3. Because Wilk's pleadings did not specifically deny the authenticity of the indorser's signature on the note or the capacity of the indorser, this issue is deemed admitted. See 11 M.R.S. § 3–1308(1) (2012) (“In an action with respect to an instrument, the authenticity of, and authority to make, each signature on the instrument is admitted unless specifically denied in the pleadings.”).
4. See, e.g., Burnell v.
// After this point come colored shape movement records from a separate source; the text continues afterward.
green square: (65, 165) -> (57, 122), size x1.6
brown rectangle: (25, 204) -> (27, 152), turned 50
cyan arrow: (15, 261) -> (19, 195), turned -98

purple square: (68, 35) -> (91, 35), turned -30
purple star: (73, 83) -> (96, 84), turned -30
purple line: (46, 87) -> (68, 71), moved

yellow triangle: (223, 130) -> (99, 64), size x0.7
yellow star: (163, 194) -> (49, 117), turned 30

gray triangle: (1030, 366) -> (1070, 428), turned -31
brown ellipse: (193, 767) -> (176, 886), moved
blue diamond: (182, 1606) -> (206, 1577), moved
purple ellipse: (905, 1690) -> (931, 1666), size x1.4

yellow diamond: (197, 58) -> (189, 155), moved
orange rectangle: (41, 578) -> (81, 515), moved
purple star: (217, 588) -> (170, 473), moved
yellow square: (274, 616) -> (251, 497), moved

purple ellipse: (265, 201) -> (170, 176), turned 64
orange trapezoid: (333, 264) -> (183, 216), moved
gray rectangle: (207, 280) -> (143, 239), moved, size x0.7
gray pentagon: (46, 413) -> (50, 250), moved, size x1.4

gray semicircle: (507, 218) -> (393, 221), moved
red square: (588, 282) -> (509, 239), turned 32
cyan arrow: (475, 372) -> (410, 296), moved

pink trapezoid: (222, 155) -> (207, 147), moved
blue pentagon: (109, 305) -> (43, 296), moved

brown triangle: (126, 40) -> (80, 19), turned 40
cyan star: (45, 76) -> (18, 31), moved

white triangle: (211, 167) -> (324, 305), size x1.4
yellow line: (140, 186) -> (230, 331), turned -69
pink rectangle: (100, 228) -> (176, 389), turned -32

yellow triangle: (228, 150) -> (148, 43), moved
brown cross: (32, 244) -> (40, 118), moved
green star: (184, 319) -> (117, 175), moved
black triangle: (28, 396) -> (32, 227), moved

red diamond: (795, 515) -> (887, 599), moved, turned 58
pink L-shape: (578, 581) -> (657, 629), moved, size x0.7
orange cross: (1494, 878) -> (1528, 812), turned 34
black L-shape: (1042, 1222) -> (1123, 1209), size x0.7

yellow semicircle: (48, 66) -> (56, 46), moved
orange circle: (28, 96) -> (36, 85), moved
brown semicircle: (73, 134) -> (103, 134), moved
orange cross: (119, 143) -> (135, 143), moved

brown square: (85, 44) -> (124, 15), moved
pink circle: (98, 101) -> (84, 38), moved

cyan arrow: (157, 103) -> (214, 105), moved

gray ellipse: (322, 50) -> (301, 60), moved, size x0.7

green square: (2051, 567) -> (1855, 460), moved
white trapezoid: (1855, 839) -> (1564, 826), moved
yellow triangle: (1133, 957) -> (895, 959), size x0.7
Burnell, 2012 ME 24, ¶ 13 n. 4, 40 A .3d 390 (a judge's handwritten notes); In re Pike Family Trusts, 2012 ME 8, ¶ 2 n. 2, 38 A.3d 329 (a will that was uncontested and part of the record in a different case); Guardianship of Jewel M., 2010 ME 80, ¶ 24, 2 A.3d 301 (protection from abuse orders); Philbrook v. Theriault, 2008 ME 152, ¶ 14, 957 A.2d 74 (prior divorce proceedings involving a party); Nadeau v. Nadeau, 2008 ME 147, ¶ 65, 957 A.2d 108 (per curiam) (the existence of prior lawsuits involving a party); Facilitators Improving Salmonid Habitat v. Towns Of Winterport & Frankfort, 2003 ME 33, ¶ 5, 819 A.2d 325 (prior actions involving the parties); Phelan v. St. Johnsbury Trucking, 526 A.2d 584, 587 (Me.1987) (a settlement between the parties).
5. See, e.g., Bard v. Lord, 2010 ME 48, ¶ 7, 997 A.2d 101; Wrenn v. Lewis, 2003 ME 29, ¶ 23 n. 4, 818 A.2d 1005.
6. See, e.g., State v. Moulton, 1997 ME 228, ¶ 17, 704 A.2d 361; State v. Taylor, 1997 ME 81, ¶ 10, 694 A.2d 907.